Honestly, I feel better having made that edit....  We've got a long weekend ahead of us - let's not dwell...

I mentioned a weird undercurrent to my news earlier, remember? I wrote it before I got into that AMC thing. Well, Netflix is kind of underselling their news too. They close their blog post by saying that the acquired more BET content, and give one example. They got new episodes of shows from Comedy Central, but only point out The Sarah Silverman show.

They entry actually ends with the words "and all kinds of fun TV from VH1, Logo and Spike." I don't know how corporate entities define "all kinds of fun," or how VH1, Spike, and Logo define it. I'm just stunned Netflix staff wouldn't bother.

Those are three cable channels, and they have a lot of shows. VH1 catered to "older music tastes," gradually joining its sister channel in not playing tunes. Spike promotes itself as the "man's channel," so it looks dumb and gritty while also either working out and/or drinking too much beer. Logo has shows meant to appeal to the Gay, Lesbian, Bisexual, Transsexual ("GLBT," in case you've been under a rock) communities.

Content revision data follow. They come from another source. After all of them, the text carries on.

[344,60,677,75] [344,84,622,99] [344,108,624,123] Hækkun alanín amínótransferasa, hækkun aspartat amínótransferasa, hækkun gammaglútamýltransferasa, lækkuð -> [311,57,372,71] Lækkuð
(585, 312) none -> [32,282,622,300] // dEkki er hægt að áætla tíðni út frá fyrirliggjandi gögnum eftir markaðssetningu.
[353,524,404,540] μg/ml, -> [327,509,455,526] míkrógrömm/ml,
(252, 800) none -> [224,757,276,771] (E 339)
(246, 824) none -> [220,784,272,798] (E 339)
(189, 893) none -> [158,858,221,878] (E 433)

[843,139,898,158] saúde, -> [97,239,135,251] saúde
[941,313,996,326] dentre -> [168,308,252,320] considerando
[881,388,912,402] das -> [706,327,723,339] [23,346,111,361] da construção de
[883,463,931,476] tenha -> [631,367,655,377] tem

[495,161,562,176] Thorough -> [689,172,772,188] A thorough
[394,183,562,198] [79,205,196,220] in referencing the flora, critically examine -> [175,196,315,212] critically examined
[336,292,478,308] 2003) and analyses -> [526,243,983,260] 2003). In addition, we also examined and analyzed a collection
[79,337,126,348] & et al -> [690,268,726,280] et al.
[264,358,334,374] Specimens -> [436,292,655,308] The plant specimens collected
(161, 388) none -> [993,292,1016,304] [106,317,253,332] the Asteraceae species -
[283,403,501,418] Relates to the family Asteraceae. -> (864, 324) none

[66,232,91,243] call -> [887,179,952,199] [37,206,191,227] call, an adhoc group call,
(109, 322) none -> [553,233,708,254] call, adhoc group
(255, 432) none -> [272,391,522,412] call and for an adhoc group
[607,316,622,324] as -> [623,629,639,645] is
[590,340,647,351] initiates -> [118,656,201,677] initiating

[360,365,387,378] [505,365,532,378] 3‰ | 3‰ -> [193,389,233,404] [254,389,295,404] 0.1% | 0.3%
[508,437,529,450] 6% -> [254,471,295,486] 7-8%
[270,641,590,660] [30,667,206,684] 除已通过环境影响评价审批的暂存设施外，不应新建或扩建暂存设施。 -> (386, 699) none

Doesn't it seem kinda of bass-ackward to not promote the new acquisitions? Are they lazy, or are they... Are they trying to keep a hush on having GLBT stuff on Netflix? Lump it in with two other channels to make that one omission more subtle? I'm not entirely sure, and I'm even less sure I should think about it much... Still, Netflix has enough cash to hire people to do a more thorough of job of promotion.

Remember when I was providing regular updates on which Netflix shows had been converted so that every season appeared on to one page? This time, Netflix dropped the ball worse than that. If any of you have an idea as to why they'd soft-ball their own ad for themselves, feel free to chime in.

Then again, AMC is apparently soft-balling a movie event that should generate a lot of cash - and it looks like they're doing it because it's not an exclusive engagement...

I'll wish you all a happy holiday now. I do have a post coming up either later today or this weekend, but I'm not sure when I'll put it up.